There isn’t anything I wouldn’t do for my children. This giving of myself started when I was pregnant. I gave up my energy, my sleeping habits, and my waistline to the child inside me. I also gave up quite a bit of my stomach contents.
Once my kids were born, I surrendered even more sleep and I turned over my cracked and bleeding breasts to an electric pump. My preemies had this cute thing they did called not latching on, which left me tethered to an electrical outlet for the better part of their infancies.
Parents stay up all night with sick children. They miss important meetings at work so they can make it to recitals. They don’t see their favorite band in concert because they’ll be chaperoning an out of town field trip. And the best of the best give up entire summers to coach Little League teams. Isn’t that right, honey?
All parents give of themselves, but because of my son’s health problems there have been times I needed to give a little more than I felt comfortable.
There was the time I slapped on a lead apron so I could hold him still during a CT scan. The doctor had wanted to sedate him, but I knew I could keep him calm…by singing I’ve Been Working on the Railroad. I kind of forgot there would be a technician running the scanner. Poor lady.
There were the times my boy went into sensory overload at the dentist and I had to lie strategically in the chair with him on top of me, just so he would open his mouth.

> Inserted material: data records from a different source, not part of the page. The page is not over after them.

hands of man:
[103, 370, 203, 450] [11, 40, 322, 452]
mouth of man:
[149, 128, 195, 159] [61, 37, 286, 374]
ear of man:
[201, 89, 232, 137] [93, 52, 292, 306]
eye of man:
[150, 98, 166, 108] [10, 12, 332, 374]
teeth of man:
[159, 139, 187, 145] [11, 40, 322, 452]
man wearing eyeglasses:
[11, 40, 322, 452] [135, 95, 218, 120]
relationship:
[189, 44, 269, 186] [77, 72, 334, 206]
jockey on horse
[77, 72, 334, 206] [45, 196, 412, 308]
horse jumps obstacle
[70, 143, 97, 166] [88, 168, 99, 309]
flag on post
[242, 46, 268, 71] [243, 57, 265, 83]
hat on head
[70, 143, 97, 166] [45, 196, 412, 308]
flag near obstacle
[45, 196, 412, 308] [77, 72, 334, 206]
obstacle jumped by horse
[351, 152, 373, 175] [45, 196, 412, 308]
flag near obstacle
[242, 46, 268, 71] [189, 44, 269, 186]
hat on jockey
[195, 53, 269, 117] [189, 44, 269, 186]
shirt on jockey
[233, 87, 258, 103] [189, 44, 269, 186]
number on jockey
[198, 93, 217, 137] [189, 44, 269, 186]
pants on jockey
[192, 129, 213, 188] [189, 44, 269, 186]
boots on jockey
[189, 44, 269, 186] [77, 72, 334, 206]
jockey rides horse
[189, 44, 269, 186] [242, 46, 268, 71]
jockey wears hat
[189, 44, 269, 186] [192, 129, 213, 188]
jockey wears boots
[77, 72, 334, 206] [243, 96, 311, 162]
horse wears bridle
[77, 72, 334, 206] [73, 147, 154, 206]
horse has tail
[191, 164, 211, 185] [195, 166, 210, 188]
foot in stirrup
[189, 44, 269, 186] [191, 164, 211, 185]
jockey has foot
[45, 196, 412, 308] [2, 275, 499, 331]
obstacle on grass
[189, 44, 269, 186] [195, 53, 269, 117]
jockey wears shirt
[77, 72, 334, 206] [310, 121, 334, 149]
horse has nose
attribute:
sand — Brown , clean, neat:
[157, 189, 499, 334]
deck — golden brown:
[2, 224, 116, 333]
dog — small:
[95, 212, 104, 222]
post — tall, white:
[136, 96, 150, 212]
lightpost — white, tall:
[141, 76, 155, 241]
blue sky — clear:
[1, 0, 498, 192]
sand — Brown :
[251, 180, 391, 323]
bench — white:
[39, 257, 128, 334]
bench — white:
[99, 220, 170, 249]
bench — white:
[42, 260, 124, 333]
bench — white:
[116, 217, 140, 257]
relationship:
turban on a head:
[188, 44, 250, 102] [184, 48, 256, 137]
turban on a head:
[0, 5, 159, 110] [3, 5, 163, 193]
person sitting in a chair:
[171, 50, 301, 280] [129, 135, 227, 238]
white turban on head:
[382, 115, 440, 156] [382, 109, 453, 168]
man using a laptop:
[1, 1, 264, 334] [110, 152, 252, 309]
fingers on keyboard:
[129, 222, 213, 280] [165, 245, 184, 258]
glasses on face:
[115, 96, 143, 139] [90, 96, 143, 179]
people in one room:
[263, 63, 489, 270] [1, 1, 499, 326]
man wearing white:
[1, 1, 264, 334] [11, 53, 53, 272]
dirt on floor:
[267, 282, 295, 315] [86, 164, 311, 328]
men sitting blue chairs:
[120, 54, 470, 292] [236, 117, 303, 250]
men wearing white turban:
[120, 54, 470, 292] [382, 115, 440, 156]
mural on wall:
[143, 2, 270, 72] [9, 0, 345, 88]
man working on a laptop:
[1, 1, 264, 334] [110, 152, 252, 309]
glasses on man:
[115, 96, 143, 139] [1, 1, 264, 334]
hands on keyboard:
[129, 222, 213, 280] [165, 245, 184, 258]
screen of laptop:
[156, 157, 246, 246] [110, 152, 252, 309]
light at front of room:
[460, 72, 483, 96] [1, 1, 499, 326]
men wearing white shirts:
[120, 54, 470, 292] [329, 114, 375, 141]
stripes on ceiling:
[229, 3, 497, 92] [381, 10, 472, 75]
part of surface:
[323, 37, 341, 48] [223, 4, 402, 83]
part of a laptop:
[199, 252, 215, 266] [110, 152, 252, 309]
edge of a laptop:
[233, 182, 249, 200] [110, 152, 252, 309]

And, I’ll never forget doing a song and dance routine in the middle of the hospital’s lab, so the phlebotomist could get get a blood draw. I bet the phlebotomist will never forget it either.
But there are also times as parents, when we just can’t give enough.
Yesterday, in the midst of his nagging, mysterious illness, my son looked at me with tears in his eyes and said, “Mommy, you have to make me better.”
At which point, I just went ahead and gave him the only thing I could. I sacrificed my heart and let it break into a million pieces.